Il y a des choses qui se présentent plus ou moins bien en vidéo, encore moins en photos ; des éléments invisibles qui me bousculent dans tous les sens, des préoccupations instantanées où sortir la caméra est parfois le dernier de mes soucis, des sentiments, des émotions qui se vivent sur le moment. Le sud du Mexique a été riche, exaltant, pénible.
Jalouse d’une semaine à Puebla où je me suis peu préoccupé d’elle, ma bicyclette a crié vengeance lors de sa première grande descente de retour sur la route en faisant éclater un rayon de la roue arriéré. C’est le troisième du voyage.
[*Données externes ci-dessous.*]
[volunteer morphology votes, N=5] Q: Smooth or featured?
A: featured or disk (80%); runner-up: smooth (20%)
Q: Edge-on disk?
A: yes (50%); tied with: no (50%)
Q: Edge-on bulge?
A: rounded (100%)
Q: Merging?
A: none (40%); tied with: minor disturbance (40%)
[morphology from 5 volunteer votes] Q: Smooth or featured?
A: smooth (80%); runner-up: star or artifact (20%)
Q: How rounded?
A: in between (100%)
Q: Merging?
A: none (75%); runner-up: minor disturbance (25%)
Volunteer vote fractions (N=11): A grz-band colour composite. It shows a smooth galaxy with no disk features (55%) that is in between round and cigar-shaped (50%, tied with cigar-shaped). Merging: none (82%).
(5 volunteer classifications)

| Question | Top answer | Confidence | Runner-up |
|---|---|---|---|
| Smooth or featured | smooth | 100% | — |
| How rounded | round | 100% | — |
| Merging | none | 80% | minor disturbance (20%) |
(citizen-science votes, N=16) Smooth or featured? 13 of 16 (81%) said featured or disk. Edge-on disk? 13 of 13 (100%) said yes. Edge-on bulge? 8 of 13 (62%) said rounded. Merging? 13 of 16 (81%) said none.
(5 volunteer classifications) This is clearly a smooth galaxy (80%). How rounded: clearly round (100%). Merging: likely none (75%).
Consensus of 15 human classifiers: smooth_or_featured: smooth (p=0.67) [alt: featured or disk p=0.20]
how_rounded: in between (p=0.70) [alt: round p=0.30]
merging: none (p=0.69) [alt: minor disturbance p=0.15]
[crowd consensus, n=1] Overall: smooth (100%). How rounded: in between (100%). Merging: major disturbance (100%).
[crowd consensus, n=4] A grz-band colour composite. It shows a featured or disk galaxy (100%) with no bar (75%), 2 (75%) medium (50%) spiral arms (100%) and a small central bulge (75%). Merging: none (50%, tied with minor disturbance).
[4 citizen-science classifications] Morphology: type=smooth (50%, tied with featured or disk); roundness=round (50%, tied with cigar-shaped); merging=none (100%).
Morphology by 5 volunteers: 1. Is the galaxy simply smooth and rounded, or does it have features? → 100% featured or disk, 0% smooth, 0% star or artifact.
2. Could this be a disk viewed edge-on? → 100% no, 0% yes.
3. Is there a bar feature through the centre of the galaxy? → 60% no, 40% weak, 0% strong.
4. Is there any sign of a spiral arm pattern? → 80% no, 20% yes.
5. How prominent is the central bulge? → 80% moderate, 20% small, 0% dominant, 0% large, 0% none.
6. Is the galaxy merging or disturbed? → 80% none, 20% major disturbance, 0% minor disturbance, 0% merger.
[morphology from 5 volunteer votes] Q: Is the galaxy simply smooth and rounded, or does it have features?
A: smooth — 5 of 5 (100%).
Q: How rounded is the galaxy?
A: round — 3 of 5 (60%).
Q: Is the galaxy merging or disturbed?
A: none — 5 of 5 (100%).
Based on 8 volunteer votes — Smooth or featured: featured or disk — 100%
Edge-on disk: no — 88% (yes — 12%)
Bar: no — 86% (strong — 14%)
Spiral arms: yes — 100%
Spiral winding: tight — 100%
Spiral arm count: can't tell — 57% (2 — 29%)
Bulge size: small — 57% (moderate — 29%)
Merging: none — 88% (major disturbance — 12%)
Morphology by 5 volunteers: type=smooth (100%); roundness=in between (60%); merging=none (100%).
En plus, elle m’a fait cela du côté de la cassette, histoire de se faire sentir primordiale. J’avais l’outil pour enlever la cassette et ainsi changer le rayon, mais j’avais beau mettre toute la force de mes maigres bras de cycliste, rien ne bougeait. Heureusement, un petit atelier de réparation au village suivant a permis de tout remettre en place avec les moyens du bord.
Pour aller à Oaxaca, j’ai trouvé de petites routes bien tranquilles zigzaguant à flanc de montagnes, parfois accompagné de fins et longs cactus. Un camion de livraison de boissons gazeuses était arrêté sur le bord de la route et le conducteur s’affairait autour de celui-ci. Il faisait chaud. Je montais péniblement. Un ou deux kilomètres plus loin, je me retrouve en plein déversement de bouteilles de plastique. Le camion plus bas en avait perdu beaucoup. Mon taux de sucre a dû exploser cette journée-là et roter sans relâche au milieu de ces montagnes sèches était franchement satisfaisant.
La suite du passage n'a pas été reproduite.